§ EXERCISE OBJECTIVE: Could you print, line for line, the part of the records that opens with the line containing "Zdaniem Hansena, o" and closes with the line containing "ZOBACZ RÓWNIE", with both of those lines included?

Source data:
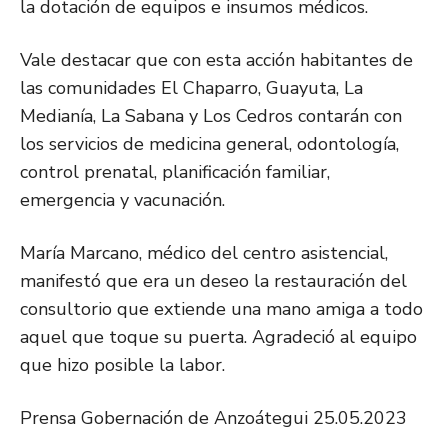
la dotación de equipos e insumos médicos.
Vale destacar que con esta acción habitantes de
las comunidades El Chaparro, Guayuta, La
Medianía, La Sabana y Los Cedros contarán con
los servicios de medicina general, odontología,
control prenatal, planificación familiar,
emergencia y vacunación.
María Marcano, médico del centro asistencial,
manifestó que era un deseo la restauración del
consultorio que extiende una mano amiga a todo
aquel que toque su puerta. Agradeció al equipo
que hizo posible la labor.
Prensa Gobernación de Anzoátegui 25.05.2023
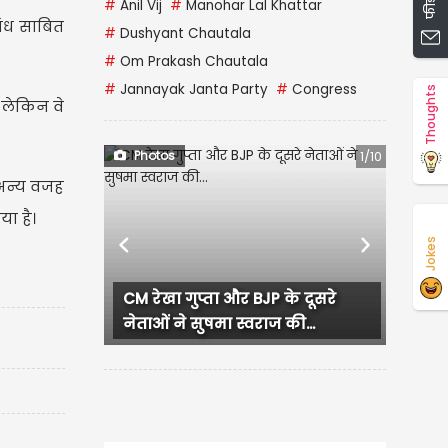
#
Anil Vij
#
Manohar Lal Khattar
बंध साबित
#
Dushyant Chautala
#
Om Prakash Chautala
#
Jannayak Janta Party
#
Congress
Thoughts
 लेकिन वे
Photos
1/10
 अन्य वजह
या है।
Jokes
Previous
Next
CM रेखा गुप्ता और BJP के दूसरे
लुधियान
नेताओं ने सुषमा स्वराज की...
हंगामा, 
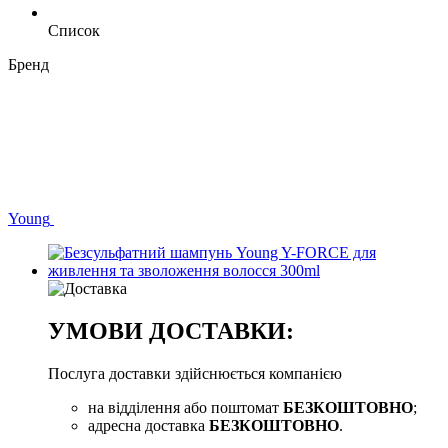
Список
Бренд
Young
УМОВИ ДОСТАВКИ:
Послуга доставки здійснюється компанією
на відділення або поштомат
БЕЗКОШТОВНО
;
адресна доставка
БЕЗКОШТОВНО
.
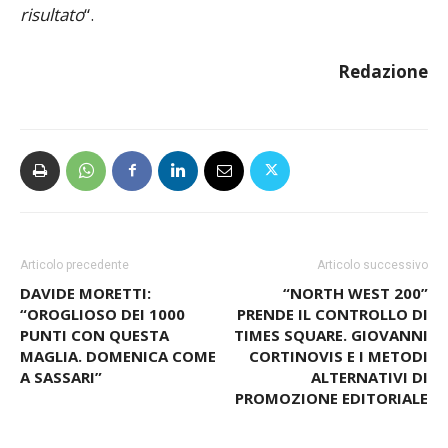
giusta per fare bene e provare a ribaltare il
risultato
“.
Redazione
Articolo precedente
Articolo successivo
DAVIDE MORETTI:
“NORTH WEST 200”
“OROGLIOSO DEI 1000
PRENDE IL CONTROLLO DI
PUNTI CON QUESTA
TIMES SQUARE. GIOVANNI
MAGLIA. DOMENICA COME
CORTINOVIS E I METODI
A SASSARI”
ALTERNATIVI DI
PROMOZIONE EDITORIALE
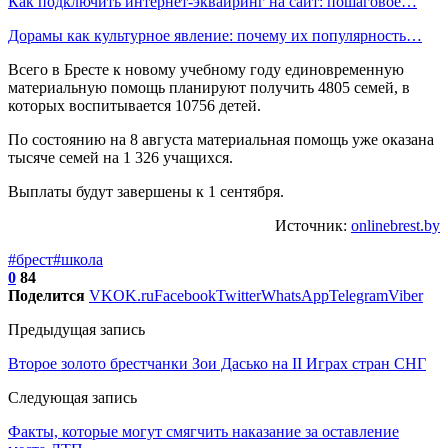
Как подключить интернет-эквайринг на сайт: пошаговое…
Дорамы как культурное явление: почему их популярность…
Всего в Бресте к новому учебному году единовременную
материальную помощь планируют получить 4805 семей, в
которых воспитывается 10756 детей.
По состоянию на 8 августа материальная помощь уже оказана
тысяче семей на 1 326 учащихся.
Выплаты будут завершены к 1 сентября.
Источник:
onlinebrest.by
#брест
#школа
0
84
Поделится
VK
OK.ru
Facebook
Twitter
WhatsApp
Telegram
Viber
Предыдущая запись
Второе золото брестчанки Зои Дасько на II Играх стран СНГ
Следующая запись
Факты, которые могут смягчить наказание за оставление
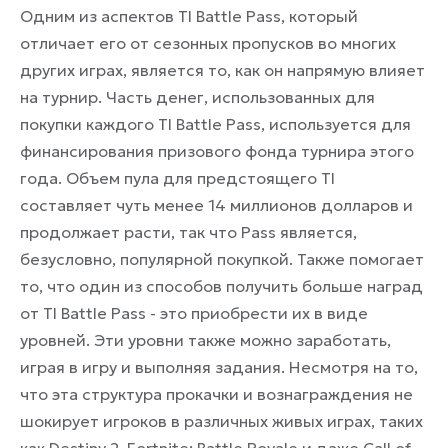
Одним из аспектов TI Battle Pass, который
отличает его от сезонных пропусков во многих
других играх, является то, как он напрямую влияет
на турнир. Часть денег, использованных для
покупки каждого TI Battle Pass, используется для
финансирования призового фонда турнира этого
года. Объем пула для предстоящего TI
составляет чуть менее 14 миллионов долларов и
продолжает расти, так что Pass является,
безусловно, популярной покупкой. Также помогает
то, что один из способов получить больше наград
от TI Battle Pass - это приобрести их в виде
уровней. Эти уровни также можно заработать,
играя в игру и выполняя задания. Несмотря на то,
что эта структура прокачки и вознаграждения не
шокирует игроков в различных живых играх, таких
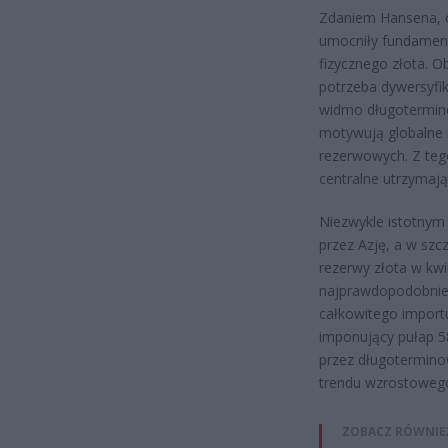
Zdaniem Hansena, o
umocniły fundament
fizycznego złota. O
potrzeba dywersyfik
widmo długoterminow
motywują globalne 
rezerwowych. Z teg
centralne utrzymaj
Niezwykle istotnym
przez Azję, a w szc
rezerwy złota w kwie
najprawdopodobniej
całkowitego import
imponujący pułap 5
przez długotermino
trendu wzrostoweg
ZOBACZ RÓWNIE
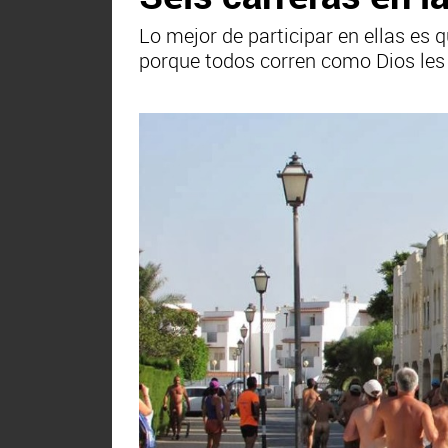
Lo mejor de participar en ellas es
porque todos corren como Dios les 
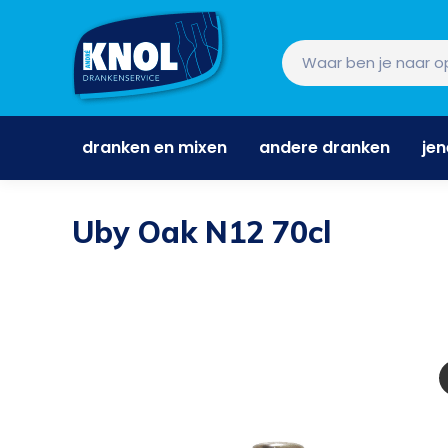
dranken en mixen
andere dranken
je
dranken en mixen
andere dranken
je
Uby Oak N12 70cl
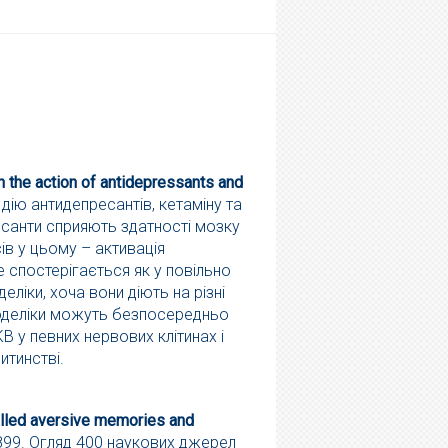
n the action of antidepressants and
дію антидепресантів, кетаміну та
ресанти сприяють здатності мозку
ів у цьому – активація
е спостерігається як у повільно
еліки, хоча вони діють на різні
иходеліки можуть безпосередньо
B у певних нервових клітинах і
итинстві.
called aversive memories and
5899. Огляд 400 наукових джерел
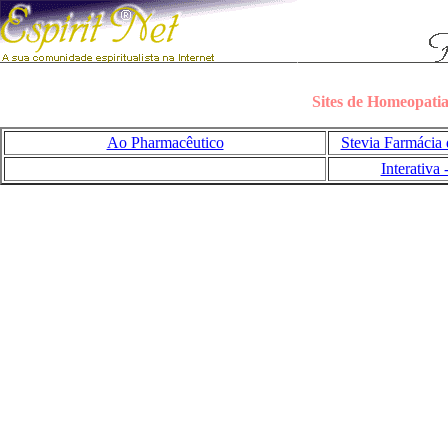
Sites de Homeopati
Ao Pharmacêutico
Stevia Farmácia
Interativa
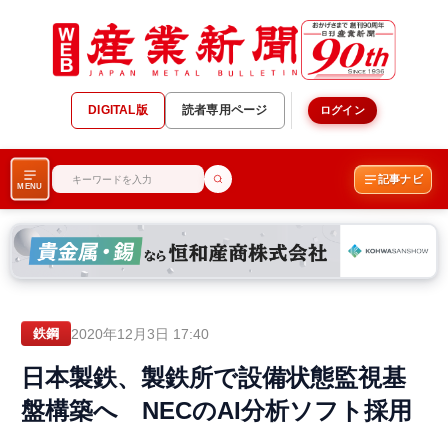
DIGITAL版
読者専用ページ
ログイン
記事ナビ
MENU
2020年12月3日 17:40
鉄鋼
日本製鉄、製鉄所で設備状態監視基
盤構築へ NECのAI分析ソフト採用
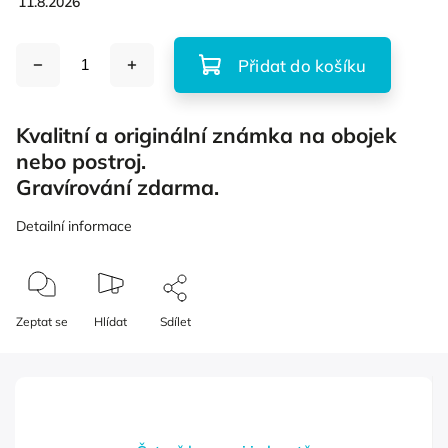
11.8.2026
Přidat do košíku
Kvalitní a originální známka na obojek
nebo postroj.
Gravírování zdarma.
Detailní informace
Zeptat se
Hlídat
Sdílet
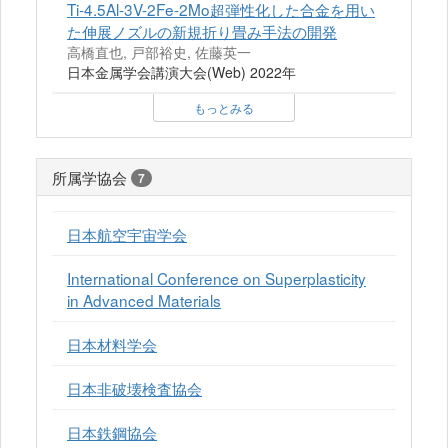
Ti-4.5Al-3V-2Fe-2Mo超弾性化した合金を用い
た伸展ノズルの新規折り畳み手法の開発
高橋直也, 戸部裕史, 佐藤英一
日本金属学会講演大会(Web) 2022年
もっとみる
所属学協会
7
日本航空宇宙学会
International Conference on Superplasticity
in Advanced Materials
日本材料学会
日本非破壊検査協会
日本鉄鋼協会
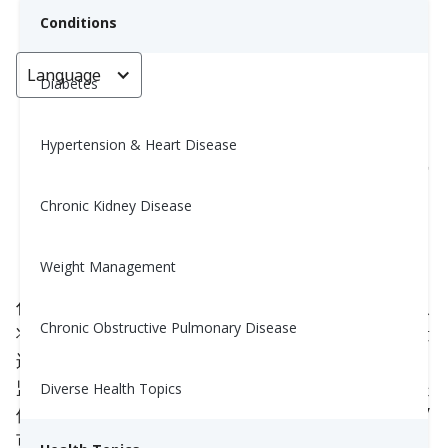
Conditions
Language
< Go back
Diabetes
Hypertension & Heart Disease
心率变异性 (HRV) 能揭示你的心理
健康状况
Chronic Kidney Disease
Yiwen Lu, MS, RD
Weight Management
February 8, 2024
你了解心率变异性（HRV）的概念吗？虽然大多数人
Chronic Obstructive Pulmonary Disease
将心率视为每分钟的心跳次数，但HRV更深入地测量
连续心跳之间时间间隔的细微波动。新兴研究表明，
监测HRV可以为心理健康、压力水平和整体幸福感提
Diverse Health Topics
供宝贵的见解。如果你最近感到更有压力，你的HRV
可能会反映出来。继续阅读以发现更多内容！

§ ANSWER TO THE PROBLEM:
Zdaniem Hansena, o
umocniły fundament
fizycznego złota. O
potrzeba dywersyfik
widmo długoterminow
motywują globalne 
rezerwowych. Z teg
centralne utrzymaj
Niezwykle istotnym
przez Azję, a w szc
rezerwy złota w kwie
najprawdopodobniej
całkowitego import
imponujący pułap 5
przez długotermino
trendu wzrostoweg
ZOBACZ RÓWNIE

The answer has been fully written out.